Automated Programming
With Nemotron-Cascade 2's code reasoning capabilities, automated programming tasks can be achieved, improving software development efficiency.
Intelligent Assistants
Nemotron-Cascade 2 can serve as an intelligent assistant, providing decision support and task execution in complex environments.
Long-term Vision
AI Applications in Resource-Constrained Environments
Nemotron-Cascade 2 demonstrates the possibility of achieving efficient AI under limited parameters, providing insights for future AI applications in resource-constrained environments.

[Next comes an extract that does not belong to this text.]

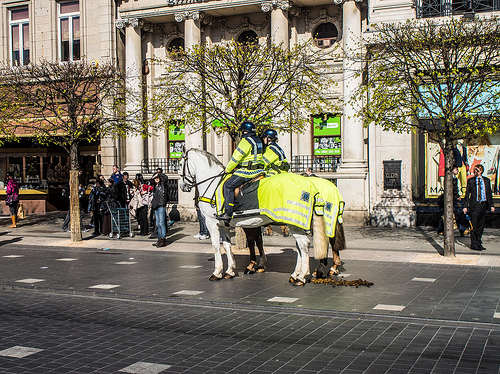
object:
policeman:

Exploration of High Intelligence Density
Nemotron-Cascade 2 demonstrates the potential for high intelligence density, offering new perspectives for future AI model design.
Abstract
We introduce Nemotron-Cascade 2, an open 30B MoE model with 3B activated parameters that delivers best-in-class reasoning and strong agentic capabilities. Despite its compact size, its mathematical and coding reasoning performance approaches that of frontier open models. It is the second open-weight LLM, after DeepSeekV3.2-Speciale-671B-A37B, to achieve Gold Medal-level performance in the 2025 International Mathematical Olympiad (IMO), the International Olympiad in Informatics (IOI), and the ICPC World Finals, demonstrating remarkably high intelligence density with 20x fewer parameters. In contrast to Nemotron-Cascade 1, the key technical advancements are as follows. After SFT on a meticulously curated dataset, we substantially expand Cascade RL to cover a much broader spectrum of reasoning and agentic domains. Furthermore, we introduce multi-domain on-policy distillation from the strongest intermediate teacher models for each domain throughout the Cascade RL process, allowing us to efficiently recover benchmark regressions and sustain strong performance gains along the way. We release the collection of model checkpoint and training data.